**WHAT IS BEING ASKED:** Nothing but the images should be left out when the entries are restated word for word.
---- INFORMATION GIVEN
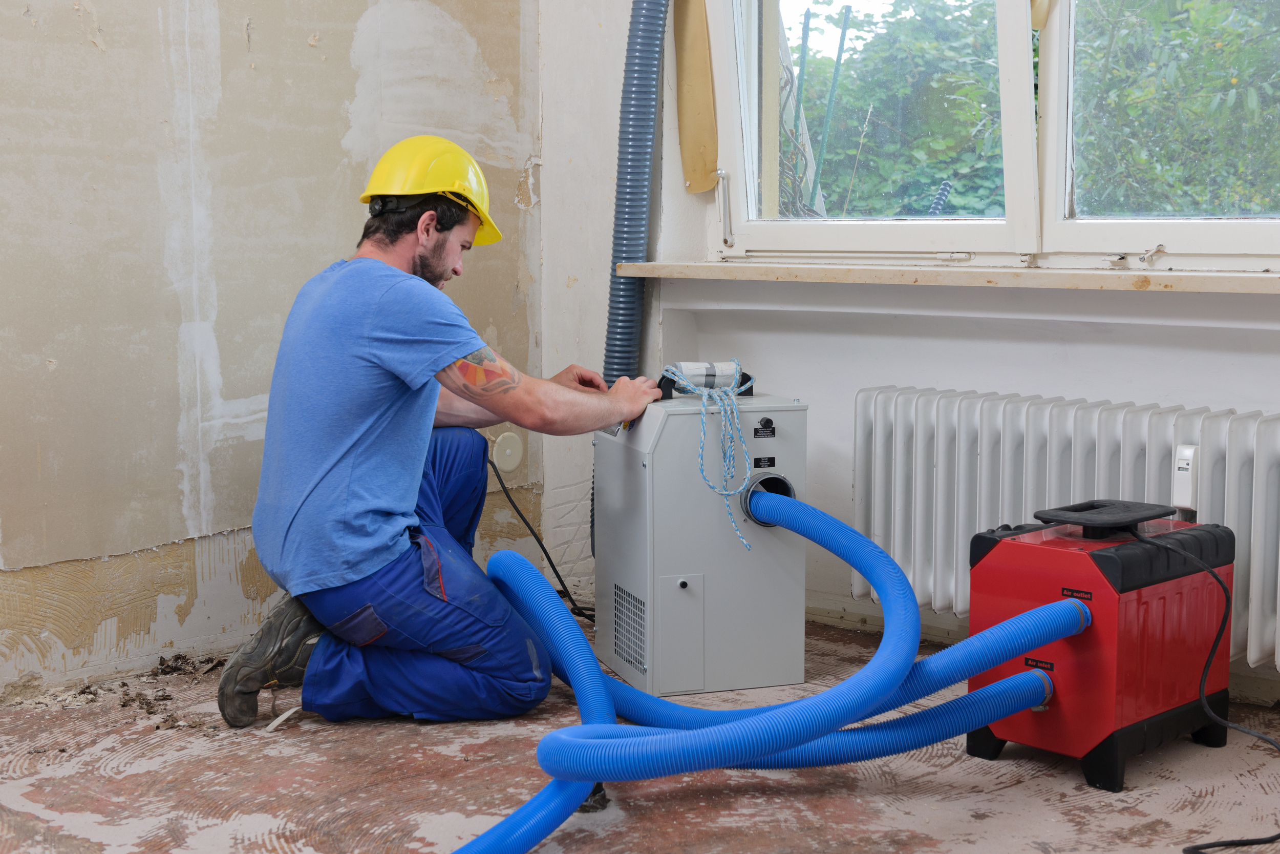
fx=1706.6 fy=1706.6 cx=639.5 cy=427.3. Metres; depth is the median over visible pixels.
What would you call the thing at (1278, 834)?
power cord
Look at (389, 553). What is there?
man
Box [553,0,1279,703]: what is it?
window wall
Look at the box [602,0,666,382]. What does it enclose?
corrugated hose
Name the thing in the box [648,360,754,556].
rope
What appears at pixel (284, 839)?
floor
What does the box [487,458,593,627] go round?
power cable
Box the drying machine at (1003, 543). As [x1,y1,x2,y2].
[969,504,1233,791]
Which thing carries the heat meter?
attached to the radiator
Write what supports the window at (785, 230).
in the window wall at (1238, 401)
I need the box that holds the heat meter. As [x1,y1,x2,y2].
[1171,443,1200,511]
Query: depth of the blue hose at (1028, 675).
2.68 m
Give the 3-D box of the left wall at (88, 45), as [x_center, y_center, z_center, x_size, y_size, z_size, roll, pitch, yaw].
[-1.523,-0.763,2.923,0.183,2.782,3.795,6,9,42]
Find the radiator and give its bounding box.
[848,382,1279,673]
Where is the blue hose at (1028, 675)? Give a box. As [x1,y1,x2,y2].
[459,484,1078,851]
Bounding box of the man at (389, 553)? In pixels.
[223,136,658,729]
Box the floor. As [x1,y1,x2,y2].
[0,613,1279,853]
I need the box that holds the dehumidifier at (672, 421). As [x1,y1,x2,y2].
[591,379,808,697]
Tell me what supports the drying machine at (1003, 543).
on the floor
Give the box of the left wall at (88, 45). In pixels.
[0,0,544,700]
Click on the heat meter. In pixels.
(1186, 466)
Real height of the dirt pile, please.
0.047 m
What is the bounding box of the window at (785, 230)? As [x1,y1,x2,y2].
[689,0,1279,273]
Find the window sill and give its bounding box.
[602,260,1279,293]
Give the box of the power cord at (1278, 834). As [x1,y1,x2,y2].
[1120,518,1279,853]
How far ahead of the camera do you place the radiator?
3.27 m
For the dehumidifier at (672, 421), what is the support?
on the floor
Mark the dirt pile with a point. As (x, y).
(124, 685)
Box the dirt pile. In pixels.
[64,650,213,728]
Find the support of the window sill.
--------
**REPLY TO THE EXERCISE:**
fx=1706.6 fy=1706.6 cx=639.5 cy=427.3. Metres; depth is the median over visible pixels.
What would you call the thing at (1278, 834)?
power cord
Look at (389, 553). What is there?
man
Box [553,0,1279,703]: what is it?
window wall
Look at the box [602,0,666,382]. What does it enclose?
corrugated hose
Name the thing in the box [648,360,754,556].
rope
What appears at pixel (284, 839)?
floor
What does the box [487,458,593,627] go round?
power cable
Box the drying machine at (1003, 543). As [x1,y1,x2,y2].
[969,504,1233,791]
Which thing carries the heat meter?
attached to the radiator
Write what supports the window at (785, 230).
in the window wall at (1238, 401)
I need the box that holds the heat meter. As [x1,y1,x2,y2].
[1171,443,1200,511]
Query: depth of the blue hose at (1028, 675).
2.68 m
Give the 3-D box of the left wall at (88, 45), as [x_center, y_center, z_center, x_size, y_size, z_size, roll, pitch, yaw].
[-1.523,-0.763,2.923,0.183,2.782,3.795,6,9,42]
Find the radiator and give its bounding box.
[848,382,1279,673]
Where is the blue hose at (1028, 675)? Give a box. As [x1,y1,x2,y2].
[459,484,1078,851]
Bounding box of the man at (389, 553)? In pixels.
[223,136,658,729]
Box the floor. As [x1,y1,x2,y2].
[0,613,1279,853]
I need the box that holds the dehumidifier at (672, 421). As [x1,y1,x2,y2].
[591,379,808,697]
Tell me what supports the drying machine at (1003, 543).
on the floor
Give the box of the left wall at (88, 45). In pixels.
[0,0,544,700]
Click on the heat meter. In pixels.
(1186, 466)
Real height of the dirt pile, please.
0.047 m
What is the bounding box of the window at (785, 230)? As [x1,y1,x2,y2].
[689,0,1279,273]
Find the window sill and give its bounding box.
[602,260,1279,293]
Give the box of the power cord at (1278, 834). As [x1,y1,x2,y2].
[1120,518,1279,853]
How far ahead of the camera do you place the radiator?
3.27 m
For the dehumidifier at (672, 421), what is the support?
on the floor
Mark the dirt pile with a point. As (x, y).
(124, 685)
Box the dirt pile. In pixels.
[64,650,213,728]
Find the support of the window sill.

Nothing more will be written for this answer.